Vicki Abeles thinks not, because she has "found no compelling research that supports the proposition that a longer school day improves educational outcomes". The problem, she thinks, is that test-based accountability has left students so unmotivated that they're not going to learn anything in class anyway.

This is a strange argument to make for at least two reasons.

First, though Abeles may not be aware of it, there actually is some research indicating that increasing school time improves outcomes. A 2010 review, for example, found that while the existing research does often suffer from weak methodology, the most rigorous studies suggest that extending the school day or year can be an effective way of raising achievement, especially for academically-vulnerable populations.

Second, if Abeles and others oppose increasing school time, why don't they explicitly endorse shortening the school day or year? After all, if time in school is essentially wasted, why not save money by offering fewer, shorter school days?

Abeles seems to want to say that drastically changing what happens in school could make the time more valuable because reform has rendered it educationally useless.

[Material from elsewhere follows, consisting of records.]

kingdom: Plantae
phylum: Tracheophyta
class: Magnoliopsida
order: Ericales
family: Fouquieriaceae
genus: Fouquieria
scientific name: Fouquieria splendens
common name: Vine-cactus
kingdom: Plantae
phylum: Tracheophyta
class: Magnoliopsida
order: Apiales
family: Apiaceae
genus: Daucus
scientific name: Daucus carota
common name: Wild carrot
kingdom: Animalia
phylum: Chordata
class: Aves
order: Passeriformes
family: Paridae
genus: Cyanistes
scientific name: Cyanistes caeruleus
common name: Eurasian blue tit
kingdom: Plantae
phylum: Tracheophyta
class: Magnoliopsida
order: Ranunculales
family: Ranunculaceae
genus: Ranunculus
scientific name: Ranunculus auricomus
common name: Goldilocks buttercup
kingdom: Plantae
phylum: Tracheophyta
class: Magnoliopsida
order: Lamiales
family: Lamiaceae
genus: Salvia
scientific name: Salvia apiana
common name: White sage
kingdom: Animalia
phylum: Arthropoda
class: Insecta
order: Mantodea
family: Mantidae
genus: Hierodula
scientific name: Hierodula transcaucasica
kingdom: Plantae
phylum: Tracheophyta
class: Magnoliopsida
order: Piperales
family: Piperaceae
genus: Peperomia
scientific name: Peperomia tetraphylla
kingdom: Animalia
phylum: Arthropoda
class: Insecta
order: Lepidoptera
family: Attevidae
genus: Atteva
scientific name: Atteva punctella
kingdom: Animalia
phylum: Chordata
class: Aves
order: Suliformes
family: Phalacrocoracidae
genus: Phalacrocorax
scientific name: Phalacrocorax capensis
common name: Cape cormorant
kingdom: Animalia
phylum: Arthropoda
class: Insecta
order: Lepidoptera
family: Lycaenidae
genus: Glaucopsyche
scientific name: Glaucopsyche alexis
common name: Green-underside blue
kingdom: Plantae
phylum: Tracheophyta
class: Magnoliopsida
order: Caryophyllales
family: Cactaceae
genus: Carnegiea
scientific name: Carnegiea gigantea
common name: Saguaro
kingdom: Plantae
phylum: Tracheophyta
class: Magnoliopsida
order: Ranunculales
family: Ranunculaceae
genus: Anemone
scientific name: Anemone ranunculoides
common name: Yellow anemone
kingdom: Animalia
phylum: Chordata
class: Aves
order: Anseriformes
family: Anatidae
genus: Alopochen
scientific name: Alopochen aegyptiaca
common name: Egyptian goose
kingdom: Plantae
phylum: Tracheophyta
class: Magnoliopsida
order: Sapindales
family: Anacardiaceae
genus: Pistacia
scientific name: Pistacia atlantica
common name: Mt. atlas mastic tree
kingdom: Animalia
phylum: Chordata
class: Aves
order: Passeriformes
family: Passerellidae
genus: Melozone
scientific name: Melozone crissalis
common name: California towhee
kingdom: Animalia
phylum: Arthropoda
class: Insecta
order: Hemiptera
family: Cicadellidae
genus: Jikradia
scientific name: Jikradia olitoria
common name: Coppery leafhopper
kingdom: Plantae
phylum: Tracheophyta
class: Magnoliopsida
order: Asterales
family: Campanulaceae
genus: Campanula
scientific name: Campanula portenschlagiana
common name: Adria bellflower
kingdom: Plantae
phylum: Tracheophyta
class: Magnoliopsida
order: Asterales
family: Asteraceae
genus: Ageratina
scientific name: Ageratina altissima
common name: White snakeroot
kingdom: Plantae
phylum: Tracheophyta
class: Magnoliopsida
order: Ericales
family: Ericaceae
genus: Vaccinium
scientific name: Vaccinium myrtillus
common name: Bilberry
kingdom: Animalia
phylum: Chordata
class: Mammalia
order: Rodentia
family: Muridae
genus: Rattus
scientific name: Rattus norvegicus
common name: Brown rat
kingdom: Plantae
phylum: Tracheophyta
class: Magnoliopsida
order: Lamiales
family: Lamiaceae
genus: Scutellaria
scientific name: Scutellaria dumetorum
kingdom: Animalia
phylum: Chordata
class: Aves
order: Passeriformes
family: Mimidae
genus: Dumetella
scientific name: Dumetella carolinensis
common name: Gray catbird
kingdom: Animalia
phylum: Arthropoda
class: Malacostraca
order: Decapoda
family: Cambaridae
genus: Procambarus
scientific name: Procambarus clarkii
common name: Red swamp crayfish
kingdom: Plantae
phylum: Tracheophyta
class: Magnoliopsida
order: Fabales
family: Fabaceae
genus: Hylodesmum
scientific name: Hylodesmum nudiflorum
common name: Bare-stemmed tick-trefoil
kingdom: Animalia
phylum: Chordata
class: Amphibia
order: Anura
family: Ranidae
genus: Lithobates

She offers no evidence that that's the case, but doesn't the possibility of making school time more valuable strengthen the case for increasing school time? What about improving the quality of school time is supposed to preclude increasing the quantity of it?

It's certainly possible to make the argument that increasing school time is not worth the inevitable costs. It's trickier, however, to do so without also implying that kids are currently spending too much time in school.